I’m a coach, educator, and the founder of Embrace Your Today, a community focused on helping people rethink their relationships with alcohol and with themselves.

My work centers around a simple belief: People deserve support long before things fall apart.

Most support for alcohol problems begins after someone has already decided to quit.

But many people start questioning their relationship with alcohol long before they’re ready for that kind of decision.

For a long time, our culture has treated addiction and recovery as an all-or-nothing process. People are often told they must hit rock bottom, become fully ready, or commit to lifelong abstinence before change can begin.

But many people don’t change that way.

Change often starts with curiosity - noticing patterns, asking questions, or simply wondering if life might feel different.

I’ve learned that lesson more than once.

When I was 24, I knew my drinking wasn’t helping me. I tried to quit and went to AA looking for support. The people there were kind, but I wasn’t ready to promise sobriety forever. At that point in my life, that kind of commitment felt impossible.

So I left without much support and went back to doing what I had always done.

A decade later my life felt incredibly hard again, and alcohol was part of that. My family encouraged me to stop drinking, but I still wasn’t ready to make a forever decision.

So instead, I tried something simple.

I said I would take 100 days off from drinking and get some help and support along the way. I didn’t want to do it on my own.
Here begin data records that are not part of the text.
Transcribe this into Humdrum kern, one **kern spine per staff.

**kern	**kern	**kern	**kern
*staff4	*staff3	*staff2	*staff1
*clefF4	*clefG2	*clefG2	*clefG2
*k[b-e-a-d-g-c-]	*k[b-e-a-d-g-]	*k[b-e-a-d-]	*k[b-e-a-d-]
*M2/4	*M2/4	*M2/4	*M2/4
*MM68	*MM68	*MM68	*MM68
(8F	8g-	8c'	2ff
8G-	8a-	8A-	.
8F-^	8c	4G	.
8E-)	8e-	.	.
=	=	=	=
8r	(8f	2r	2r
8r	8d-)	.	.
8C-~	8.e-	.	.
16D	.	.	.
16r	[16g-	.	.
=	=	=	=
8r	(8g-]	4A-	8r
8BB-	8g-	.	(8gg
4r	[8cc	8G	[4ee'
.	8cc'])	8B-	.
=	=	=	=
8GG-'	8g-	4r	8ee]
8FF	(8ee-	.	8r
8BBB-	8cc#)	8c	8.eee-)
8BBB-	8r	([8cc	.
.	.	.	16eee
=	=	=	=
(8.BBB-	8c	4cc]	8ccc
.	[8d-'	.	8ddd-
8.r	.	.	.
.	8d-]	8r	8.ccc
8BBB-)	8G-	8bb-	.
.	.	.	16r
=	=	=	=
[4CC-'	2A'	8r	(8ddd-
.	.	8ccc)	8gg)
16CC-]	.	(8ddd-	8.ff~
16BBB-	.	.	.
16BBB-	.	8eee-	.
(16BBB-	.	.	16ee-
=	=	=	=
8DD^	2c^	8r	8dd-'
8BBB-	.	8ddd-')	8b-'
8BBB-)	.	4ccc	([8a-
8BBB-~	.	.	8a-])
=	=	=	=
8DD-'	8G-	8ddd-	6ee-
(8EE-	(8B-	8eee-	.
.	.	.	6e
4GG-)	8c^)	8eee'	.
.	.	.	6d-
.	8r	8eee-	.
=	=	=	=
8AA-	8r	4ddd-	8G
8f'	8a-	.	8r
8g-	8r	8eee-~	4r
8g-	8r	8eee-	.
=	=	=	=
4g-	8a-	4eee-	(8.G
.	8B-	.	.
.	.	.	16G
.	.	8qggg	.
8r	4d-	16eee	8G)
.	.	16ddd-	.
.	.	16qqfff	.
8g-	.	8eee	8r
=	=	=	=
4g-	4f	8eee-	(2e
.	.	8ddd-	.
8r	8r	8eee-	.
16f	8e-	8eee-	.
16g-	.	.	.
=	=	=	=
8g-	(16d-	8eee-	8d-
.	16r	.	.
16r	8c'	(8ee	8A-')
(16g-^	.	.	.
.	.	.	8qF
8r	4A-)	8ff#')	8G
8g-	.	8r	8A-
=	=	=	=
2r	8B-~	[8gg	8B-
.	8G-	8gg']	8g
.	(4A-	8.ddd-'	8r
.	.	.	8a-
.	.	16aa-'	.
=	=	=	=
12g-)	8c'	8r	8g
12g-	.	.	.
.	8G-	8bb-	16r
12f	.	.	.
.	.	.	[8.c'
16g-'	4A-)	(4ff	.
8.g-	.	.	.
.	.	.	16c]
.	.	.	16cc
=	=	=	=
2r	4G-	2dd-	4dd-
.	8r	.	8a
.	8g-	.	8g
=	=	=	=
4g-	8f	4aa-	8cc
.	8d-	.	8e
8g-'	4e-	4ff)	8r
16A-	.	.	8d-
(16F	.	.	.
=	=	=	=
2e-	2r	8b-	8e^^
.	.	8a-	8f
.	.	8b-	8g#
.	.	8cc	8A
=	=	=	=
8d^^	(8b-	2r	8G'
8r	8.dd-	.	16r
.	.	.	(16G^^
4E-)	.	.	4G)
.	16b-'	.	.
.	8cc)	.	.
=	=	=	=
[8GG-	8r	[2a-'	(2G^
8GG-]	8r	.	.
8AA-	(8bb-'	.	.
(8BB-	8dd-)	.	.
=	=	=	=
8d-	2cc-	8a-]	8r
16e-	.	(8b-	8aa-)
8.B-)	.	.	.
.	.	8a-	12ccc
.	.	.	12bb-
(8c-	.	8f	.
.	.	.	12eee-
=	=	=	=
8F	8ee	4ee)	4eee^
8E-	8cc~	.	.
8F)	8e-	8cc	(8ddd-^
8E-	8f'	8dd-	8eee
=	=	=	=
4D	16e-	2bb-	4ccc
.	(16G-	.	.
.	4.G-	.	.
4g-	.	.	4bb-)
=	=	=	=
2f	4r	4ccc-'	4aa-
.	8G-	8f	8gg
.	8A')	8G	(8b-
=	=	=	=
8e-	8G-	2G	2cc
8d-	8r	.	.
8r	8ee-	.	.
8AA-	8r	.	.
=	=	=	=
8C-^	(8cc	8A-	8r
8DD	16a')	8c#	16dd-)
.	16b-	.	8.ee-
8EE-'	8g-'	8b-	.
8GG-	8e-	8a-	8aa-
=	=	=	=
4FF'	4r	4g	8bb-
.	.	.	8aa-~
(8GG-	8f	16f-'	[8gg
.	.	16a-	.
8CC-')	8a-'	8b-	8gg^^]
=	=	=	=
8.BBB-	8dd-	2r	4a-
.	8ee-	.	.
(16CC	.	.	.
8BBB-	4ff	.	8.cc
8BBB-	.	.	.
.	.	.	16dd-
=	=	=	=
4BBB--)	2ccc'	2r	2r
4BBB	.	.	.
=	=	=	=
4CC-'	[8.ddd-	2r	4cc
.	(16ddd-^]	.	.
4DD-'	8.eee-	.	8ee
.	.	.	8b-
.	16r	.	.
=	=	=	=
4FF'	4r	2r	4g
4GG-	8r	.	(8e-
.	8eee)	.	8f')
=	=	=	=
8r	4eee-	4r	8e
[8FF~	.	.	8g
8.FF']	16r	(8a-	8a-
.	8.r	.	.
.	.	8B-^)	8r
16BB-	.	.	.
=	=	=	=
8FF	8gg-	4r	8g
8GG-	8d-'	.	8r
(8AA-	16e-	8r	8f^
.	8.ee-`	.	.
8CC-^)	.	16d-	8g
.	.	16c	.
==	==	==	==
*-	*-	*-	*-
It wasn’t a commitment to sobriety. It was simply a chance to step back, pay attention, and see what I might learn.

During that break I started noticing things - how alcohol affected my stress, my mood, and the way I showed up in my life.
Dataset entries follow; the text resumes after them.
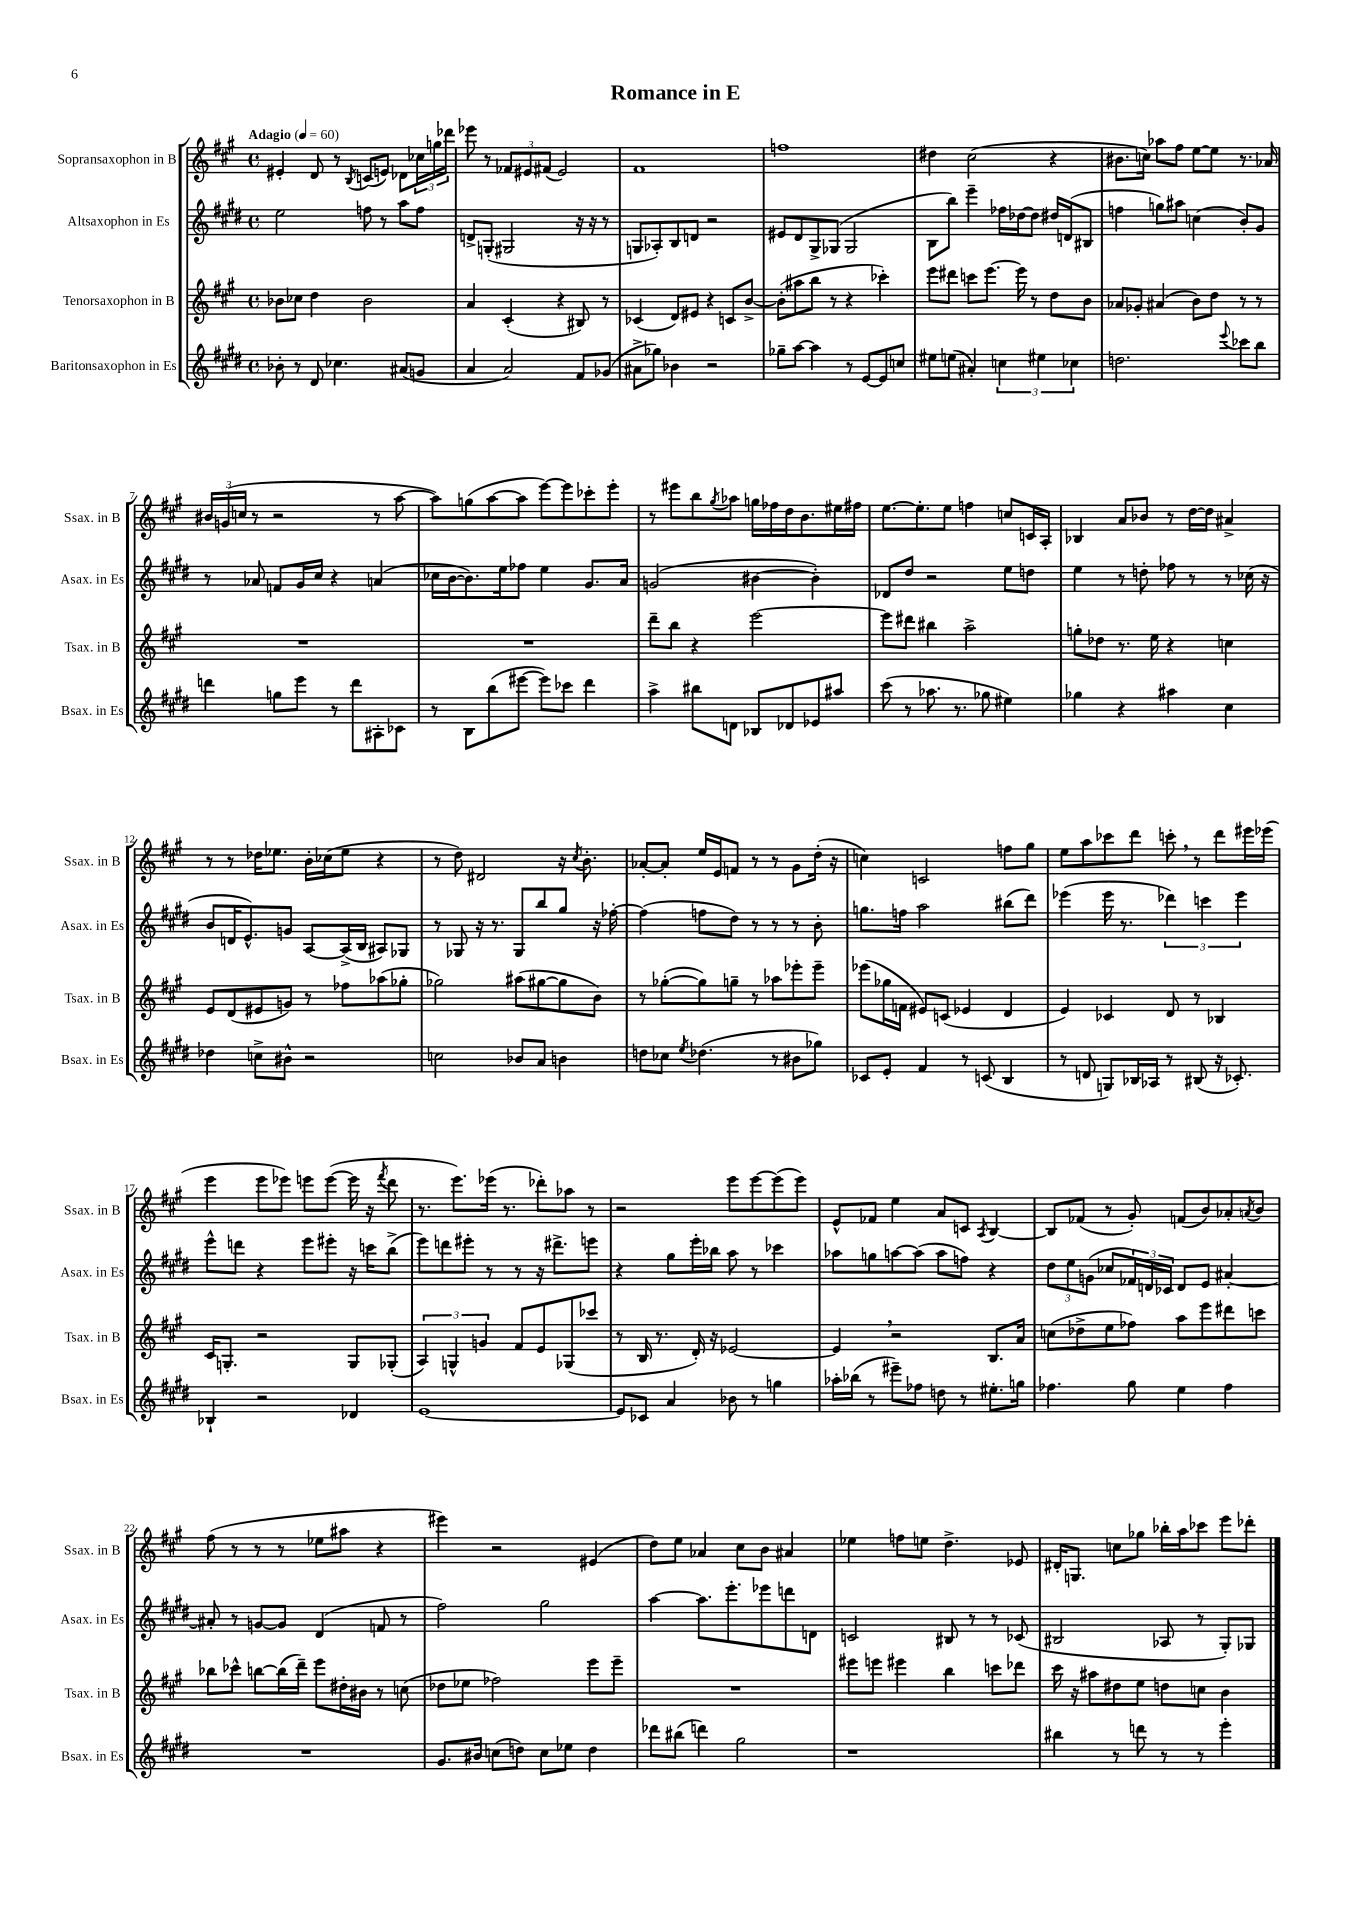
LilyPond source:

\header { title = "Romance in E" }
<<
\new StaffGroup <<
\new Staff = "s0" \with { instrumentName = "Sopransaxophon in B" shortInstrumentName = "Ssax. in B" } {
    \clef treble \key a \major \defaultTimeSignature \time 4/4 \tempo "Adagio" 4 = 60
    eis'4-. d'8 r8 \acciaccatura { b8 } c'8( e'8) des'8 \tuplet 3/2 { ces''16 g''16 des'''16 } |
    ees'''8 r8 \tuplet 3/2 { fes'8 eis'8 fis'8( } eis'2) |
    fis'1 |
    f''1 |
    dis''4 cis''2( r4 |
    bis'8. c''16) aes''8 fis''8 e''8~ e''8 r8. aes'16 |
    \tuplet 3/2 { bis'16 g'16( c''16 } r8 r2 r8 a''8~ |
    a''8) g''8( a''8~ a''8 e'''8~) e'''8 ces'''8-. e'''8-. |
    r8 eis'''8 b''8 \acciaccatura { gis''8 } aes''8 g''16 fes''16 d''16 b'8. eis''16 fis''16 |
    e''8.~ e''8.-. e''8 f''4 c''8 c'16 a16-. |
    bes4 a'8 bes'8 r8 d''16~ d''16 ais'4-> |
    r8 r8 des''16 ees''8. b'16-. ces''16( ees''8 r4 |
    r8 d''8) dis'2 r16 \acciaccatura { cis''8 } b'8.-. |
    aes'8~-. aes'8-. e''16 e'16 f'8 r8 r8 gis'8 d''16-.( r16 |
    c''4) c'2 f''8 gis''8 |
    e''8 a''8 ces'''8 d'''8 c'''8-. \breathe r8 d'''8 eis'''16 ees'''16( |
    e'''4 e'''8 ees'''8) e'''8 e'''8~( e'''16 r16 \acciaccatura { fis'''8 } d'''8 |
    r8. e'''8.) ees'''16( r8. des'''8-.) aes''8 r8 |
    r2 e'''8 e'''8~ e'''8( e'''8) |
    e'8-^ fes'8 e''4 a'8 c'8 \acciaccatura { a8 } b4~ |
    b8 fes'8( r8 gis'8-.) f'8( b'8) aes'8-. \acciaccatura { a'8 } b'8 |
    fis''8( r8 r8 r8 ees''8 ais''8 r4 |
    eis'''4) r2 eis'4( |
    d''8) e''8 aes'4 cis''8 b'8 ais'4 |
    ees''4 f''8 e''8 d''4.-> ees'8 |
    dis'16-. g8. c''8 ges''8 bes''16-. a''16 ces'''8 e'''8 des'''8-. \bar "|." |
}
\new Staff = "s1" \with { instrumentName = "Altsaxophon in Es" shortInstrumentName = "Asax. in Es" } {
    \clef treble \key e \major \defaultTimeSignature \time 4/4
    e''2 f''8 r8 a''8 f''8 |
    d'8-> g8-.( gis2 r16 r16 r8 |
    g8 aes8-.) b8 d'8 r2 |
    eis'8 dis'8 gis8-> ges8( ges2 |
    b8 b''8) e'''4-- fes''16 des''16~ des''8 dis''16 d'16( bis8 |
    f''4 g''8) ais''8 c''4( b'8-.) gis'8 |
    r8 aes'8 f'8 gis'16 cis''16 r4 a'4( |
    ces''16 b'16~ b'8.) e''16 fes''8 e''4 gis'8. a'16 |
    g'2( bis'4~ bis'4-.) |
    des'8 dis''8 r2 e''8 d''8 |
    e''4 r8 d''8-. fes''8 r8 r8 ces''16( r16 |
    b'8 d'16 e'8.-^) g'8 a8~ a16->( b16 ais8) ges8 |
    r8 ges8 r16 r8. ges8 b''8 gis''8 r16 fes''16~-. |
    fes''4( f''8 dis''8) r8 r8 r8 b'8-. |
    g''8. f''16 a''2 bis''8( dis'''8) |
    ees'''4( ees'''16 r8. \tuplet 3/2 { des'''4) c'''4 ees'''4 } |
    e'''8-^ d'''8 r4 e'''8 eis'''8-. r16 c'''16 b''8->( |
    e'''8) d'''8 eis'''8-. r8 r8 r16 dis'''8.-> e'''8 |
    r4 gis''8 e'''16-. bes''16 a''8 r8 ces'''4 |
    aes''8 g''8 a''8~ a''8( a''8 f''8) r4 |
    \tuplet 3/2 { dis''8 e''8 g'8( } ces''8 \tuplet 3/2 { fes'16) d'16 ces'16 } d'8 e'8 ais'4~-. |
    ais'8-. r8 g'8~ g'8 dis'4( f'8 r8 |
    fis''2) gis''2 |
    a''4~ a''8. e'''8.-. ees'''8 d'''8 d'8 |
    c'2 bis8 r8 r8 ces'8( |
    bis2 aes8 r8 gis8-.) ges8 \bar "|." |
}
\new Staff = "s2" \with { instrumentName = "Tenorsaxophon in B" shortInstrumentName = "Tsax. in B" } {
    \clef treble \key a \major \defaultTimeSignature \time 4/4
    bes'8 ces''8 d''4 bes'2 |
    a'4 cis'4-.( r4 bis8) r8 |
    ces'4( d'8) eis'8 r4 c'8 b'8~-> |
    b'8-.( ais''8 b''8 r8 r4 ces'''4-.) |
    e'''8 dis'''8 c'''8 e'''8.~ e'''16 r8 d''8 b'8 |
    aes'8 ges'8-. ais'4( b'8) d''8 r8 r8 |
    R1 |
    R1 |
    d'''8-- b''8 r4 e'''2~ |
    e'''8 dis'''8 bis''4 a''2-> |
    g''8-. des''8 r8. e''16 r4 c''4 |
    e'8 d'8( eis'8 g'8) r8 fes''8 aes''8( ges''8-. |
    ges''2) ais''8( gis''8~ gis''8 b'8) |
    r8 ges''8~-.( ges''8) g''8-- r8 aes''8 ees'''8-. ees'''8-- |
    ees'''8( ges''16 f'16 eis'8) c'8( ees'4 d'4 |
    e'4) ces'4 d'8 r8 bes4 |
    cis'16 g8.-. r2 g8 ges8-.( |
    \tuplet 3/2 { a4) g4-^ g'4 } fis'8 e'8 ges8( ces'''8 |
    r8 b16 r8. d'16-.) r16 ees'2~ |
    ees'4 \breathe r2 b8. a'16 |
    c''8( des''8-> e''8 fes''8) a''8 e'''8 dis'''8 c'''8 |
    bes''8 ces'''8-^ b''8~ b''16( d'''16--) e'''8 dis''16-. bis'16 r8 c''8( |
    des''8 ees''8 fes''2) e'''8 e'''8-- |
    R1 |
    eis'''8 e'''8 eis'''4 b''4 c'''8 des'''8 |
    cis'''16 r16 ais''8 dis''8 e''8 d''8 c''8 b'4 \bar "|." |
}
\new Staff = "s3" \with { instrumentName = "Baritonsaxophon in Es" shortInstrumentName = "Bsax. in Es" } {
    \clef treble \key e \major \defaultTimeSignature \time 4/4
    bes'8-. r8 dis'8 ces''4. ais'8( g'8 |
    a'4 a'2) fis'8 ges'8( |
    ais'8-> ges''8) bes'4 r2 |
    ges''8-- a''8~ a''4 r8 e'8~ e'8 c''8 |
    eis''8 e''8( ais'4-.) \tuplet 3/2 { c''4 eis''4 ces''4 } |
    d''2. \appoggiatura { e'''8 } ces'''8 b''8 |
    d'''4 g''8 e'''8 r8 d'''8 ais8-. ces'8 |
    r8 b8 b''8( eis'''8~ eis'''8) ces'''8 dis'''4 |
    a''4-> bis''8 d'8 bes8 des'8 ees'8 ais''8 |
    cis'''8( r8 aes''8. r8. ges''8 eis''4) |
    ges''4 r4 ais''4 cis''4 |
    des''4 c''8-> bis'8-^ r2 |
    c''2 bes'8 a'8 b'4 |
    d''8 ces''8 \acciaccatura { e''8 } des''4.( r8 bis'8 ges''8) |
    ces'8 e'8-. fis'4 r8 c'8( b4 |
    r8 d'8 g8) bes16 aes16 r8 bis8( r16 ces'8.-.) |
    bes4-! r2 des'4 |
    e'1~ |
    e'8 ces'8 a'4 bes'8 r8 g''4 |
    aes''16-. bes''16( r8 eis'''8--) fes''8 d''8 r8 eis''8.-. g''16 |
    fes''4. gis''8 e''4 fes''4 |
    R1 |
    gis'8. bis'16 c''8( d''8) c''8 ees''8 d''4 |
    des'''8 bis''8( d'''4) gis''2 |
    r1 |
    bis''4 r8 d'''8 r8 r8 e'''4-. \bar "|." |
}
>>
>>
That small experiment eventually led me to choose sobriety. But the real shift wasn’t the alcohol itself.

The real shift was learning how to understand myself.

That process led me to study behavior change, mindfulness, and positive psychology, and eventually into coaching and teaching.

Today my work focuses on helping people explore their relationship with alcohol and with themselves.

Sometimes that exploration leads to sobriety.
Sometimes it leads to drinking less or drinking differently.
Sometimes it simply leads to living with more awareness and intention.

All of those paths deserve support.

Many people who begin questioning their relationship with alcohol don’t have many places to turn. Most support still begins after someone has already decided to quit.

A big part of my work is creating space for people earlier in that process - when they’re still questioning, experimenting, and trying to understand what they want for their lives.

Because lasting change rarely begins with a declaration.

More often, it begins with curiosity, support, and the willingness to try something different.

I live in Colorado with my wife and our two daughters. When I’m not coaching or teaching, you’ll usually find me outside hiking, reading something new, or watching documentaries - and occasionally, some truly trashy TV. I have a serious weakness for cupcakes and ice cream, and I’m always on the hunt for a great scoop.